**Brief:** Could you retype every line of the data underneath without altering anything?

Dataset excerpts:
★ ★ ★ ★ ★ ★ ★

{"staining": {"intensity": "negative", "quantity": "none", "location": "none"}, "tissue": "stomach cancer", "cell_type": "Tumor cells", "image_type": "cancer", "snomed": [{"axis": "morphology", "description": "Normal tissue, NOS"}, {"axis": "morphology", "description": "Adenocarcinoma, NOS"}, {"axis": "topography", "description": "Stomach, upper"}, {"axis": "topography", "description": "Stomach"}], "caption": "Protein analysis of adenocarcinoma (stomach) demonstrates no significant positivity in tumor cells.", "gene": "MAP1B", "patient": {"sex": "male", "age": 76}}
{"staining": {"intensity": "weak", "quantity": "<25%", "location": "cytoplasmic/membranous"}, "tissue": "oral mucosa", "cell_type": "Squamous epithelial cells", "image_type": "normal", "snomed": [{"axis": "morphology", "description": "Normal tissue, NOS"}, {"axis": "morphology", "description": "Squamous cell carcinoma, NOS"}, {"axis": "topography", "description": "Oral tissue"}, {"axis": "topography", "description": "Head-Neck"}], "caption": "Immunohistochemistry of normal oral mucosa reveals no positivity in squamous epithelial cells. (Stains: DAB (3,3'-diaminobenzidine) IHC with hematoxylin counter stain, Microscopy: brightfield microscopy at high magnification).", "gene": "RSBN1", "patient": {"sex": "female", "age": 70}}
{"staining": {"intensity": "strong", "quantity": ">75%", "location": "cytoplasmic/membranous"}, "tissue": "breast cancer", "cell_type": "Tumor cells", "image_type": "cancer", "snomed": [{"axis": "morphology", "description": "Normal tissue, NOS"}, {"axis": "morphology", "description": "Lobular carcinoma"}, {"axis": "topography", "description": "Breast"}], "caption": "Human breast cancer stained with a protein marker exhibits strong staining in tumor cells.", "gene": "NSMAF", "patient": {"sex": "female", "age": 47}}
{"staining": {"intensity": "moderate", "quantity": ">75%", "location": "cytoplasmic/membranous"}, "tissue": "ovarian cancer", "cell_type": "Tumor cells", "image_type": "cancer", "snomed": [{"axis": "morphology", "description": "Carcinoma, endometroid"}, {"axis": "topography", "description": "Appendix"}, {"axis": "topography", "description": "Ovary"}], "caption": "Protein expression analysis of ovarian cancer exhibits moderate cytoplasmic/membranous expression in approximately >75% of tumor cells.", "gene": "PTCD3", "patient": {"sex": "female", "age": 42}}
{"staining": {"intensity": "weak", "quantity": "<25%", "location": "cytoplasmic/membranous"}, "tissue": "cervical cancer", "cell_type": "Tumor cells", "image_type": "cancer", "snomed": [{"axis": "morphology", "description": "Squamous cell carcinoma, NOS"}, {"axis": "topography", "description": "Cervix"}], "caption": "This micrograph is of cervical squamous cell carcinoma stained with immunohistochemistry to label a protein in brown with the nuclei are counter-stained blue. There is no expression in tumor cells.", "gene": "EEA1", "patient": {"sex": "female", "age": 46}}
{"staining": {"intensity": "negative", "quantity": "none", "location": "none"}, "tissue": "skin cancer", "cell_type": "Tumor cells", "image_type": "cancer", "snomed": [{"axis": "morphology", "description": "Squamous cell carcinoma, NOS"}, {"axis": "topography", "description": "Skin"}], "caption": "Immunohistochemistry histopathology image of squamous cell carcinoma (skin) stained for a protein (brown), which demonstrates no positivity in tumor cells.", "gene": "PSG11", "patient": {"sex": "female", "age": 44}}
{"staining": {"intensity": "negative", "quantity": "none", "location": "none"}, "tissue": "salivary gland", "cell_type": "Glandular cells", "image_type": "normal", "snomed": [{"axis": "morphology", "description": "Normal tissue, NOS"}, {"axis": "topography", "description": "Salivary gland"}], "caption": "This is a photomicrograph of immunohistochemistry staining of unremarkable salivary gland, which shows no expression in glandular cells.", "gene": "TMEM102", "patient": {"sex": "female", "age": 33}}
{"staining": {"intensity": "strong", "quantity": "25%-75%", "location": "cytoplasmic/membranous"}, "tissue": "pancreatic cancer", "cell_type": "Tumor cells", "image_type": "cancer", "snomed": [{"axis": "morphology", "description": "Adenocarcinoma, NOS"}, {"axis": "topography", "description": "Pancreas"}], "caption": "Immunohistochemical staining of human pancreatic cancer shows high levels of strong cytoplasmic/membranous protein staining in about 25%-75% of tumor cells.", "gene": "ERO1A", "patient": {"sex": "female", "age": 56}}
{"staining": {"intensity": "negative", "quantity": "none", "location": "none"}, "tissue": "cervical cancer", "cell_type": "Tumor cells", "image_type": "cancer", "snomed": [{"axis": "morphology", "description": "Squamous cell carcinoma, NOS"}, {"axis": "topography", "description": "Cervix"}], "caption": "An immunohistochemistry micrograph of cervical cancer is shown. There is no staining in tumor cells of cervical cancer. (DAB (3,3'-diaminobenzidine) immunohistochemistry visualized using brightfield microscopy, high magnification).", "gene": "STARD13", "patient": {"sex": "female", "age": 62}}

★ ★ ★ ★ ★ ★ ★

**Solved problem:**
{"staining": {"intensity": "negative", "quantity": "none", "location": "none"}, "tissue": "stomach cancer", "cell_type": "Tumor cells", "image_type": "cancer", "snomed": [{"axis": "morphology", "description": "Normal tissue, NOS"}, {"axis": "morphology", "description": "Adenocarcinoma, NOS"}, {"axis": "topography", "description": "Stomach, upper"}, {"axis": "topography", "description": "Stomach"}], "caption": "Protein analysis of adenocarcinoma (stomach) demonstrates no significant positivity in tumor cells.", "gene": "MAP1B", "patient": {"sex": "male", "age": 76}}
{"staining": {"intensity": "weak", "quantity": "<25%", "location": "cytoplasmic/membranous"}, "tissue": "oral mucosa", "cell_type": "Squamous epithelial cells", "image_type": "normal", "snomed": [{"axis": "morphology", "description": "Normal tissue, NOS"}, {"axis": "morphology", "description": "Squamous cell carcinoma, NOS"}, {"axis": "topography", "description": "Oral tissue"}, {"axis": "topography", "description": "Head-Neck"}], "caption": "Immunohistochemistry of normal oral mucosa reveals no positivity in squamous epithelial cells. (Stains: DAB (3,3'-diaminobenzidine) IHC with hematoxylin counter stain, Microscopy: brightfield microscopy at high magnification).", "gene": "RSBN1", "patient": {"sex": "female", "age": 70}}
{"staining": {"intensity": "strong", "quantity": ">75%", "location": "cytoplasmic/membranous"}, "tissue": "breast cancer", "cell_type": "Tumor cells", "image_type": "cancer", "snomed": [{"axis": "morphology", "description": "Normal tissue, NOS"}, {"axis": "morphology", "description": "Lobular carcinoma"}, {"axis": "topography", "description": "Breast"}], "caption": "Human breast cancer stained with a protein marker exhibits strong staining in tumor cells.", "gene": "NSMAF", "patient": {"sex": "female", "age": 47}}
{"staining": {"intensity": "moderate", "quantity": ">75%", "location": "cytoplasmic/membranous"}, "tissue": "ovarian cancer", "cell_type": "Tumor cells", "image_type": "cancer", "snomed": [{"axis": "morphology", "description": "Carcinoma, endometroid"}, {"axis": "topography", "description": "Appendix"}, {"axis": "topography", "description": "Ovary"}], "caption": "Protein expression analysis of ovarian cancer exhibits moderate cytoplasmic/membranous expression in approximately >75% of tumor cells.", "gene": "PTCD3", "patient": {"sex": "female", "age": 42}}
{"staining": {"intensity": "weak", "quantity": "<25%", "location": "cytoplasmic/membranous"}, "tissue": "cervical cancer", "cell_type": "Tumor cells", "image_type": "cancer", "snomed": [{"axis": "morphology", "description": "Squamous cell carcinoma, NOS"}, {"axis": "topography", "description": "Cervix"}], "caption": "This micrograph is of cervical squamous cell carcinoma stained with immunohistochemistry to label a protein in brown with the nuclei are counter-stained blue. There is no expression in tumor cells.", "gene": "EEA1", "patient": {"sex": "female", "age": 46}}
{"staining": {"intensity": "negative", "quantity": "none", "location": "none"}, "tissue": "skin cancer", "cell_type": "Tumor cells", "image_type": "cancer", "snomed": [{"axis": "morphology", "description": "Squamous cell carcinoma, NOS"}, {"axis": "topography", "description": "Skin"}], "caption": "Immunohistochemistry histopathology image of squamous cell carcinoma (skin) stained for a protein (brown), which demonstrates no positivity in tumor cells.", "gene": "PSG11", "patient": {"sex": "female", "age": 44}}
{"staining": {"intensity": "negative", "quantity": "none", "location": "none"}, "tissue": "salivary gland", "cell_type": "Glandular cells", "image_type": "normal", "snomed": [{"axis": "morphology", "description": "Normal tissue, NOS"}, {"axis": "topography", "description": "Salivary gland"}], "caption": "This is a photomicrograph of immunohistochemistry staining of unremarkable salivary gland, which shows no expression in glandular cells.", "gene": "TMEM102", "patient": {"sex": "female", "age": 33}}
{"staining": {"intensity": "strong", "quantity": "25%-75%", "location": "cytoplasmic/membranous"}, "tissue": "pancreatic cancer", "cell_type": "Tumor cells", "image_type": "cancer", "snomed": [{"axis": "morphology", "description": "Adenocarcinoma, NOS"}, {"axis": "topography", "description": "Pancreas"}], "caption": "Immunohistochemical staining of human pancreatic cancer shows high levels of strong cytoplasmic/membranous protein staining in about 25%-75% of tumor cells.", "gene": "ERO1A", "patient": {"sex": "female", "age": 56}}
{"staining": {"intensity": "negative", "quantity": "none", "location": "none"}, "tissue": "cervical cancer", "cell_type": "Tumor cells", "image_type": "cancer", "snomed": [{"axis": "morphology", "description": "Squamous cell carcinoma, NOS"}, {"axis": "topography", "description": "Cervix"}], "caption": "An immunohistochemistry micrograph of cervical cancer is shown. There is no staining in tumor cells of cervical cancer. (DAB (3,3'-diaminobenzidine) immunohistochemistry visualized using brightfield microscopy, high magnification).", "gene": "STARD13", "patient": {"sex": "female", "age": 62}}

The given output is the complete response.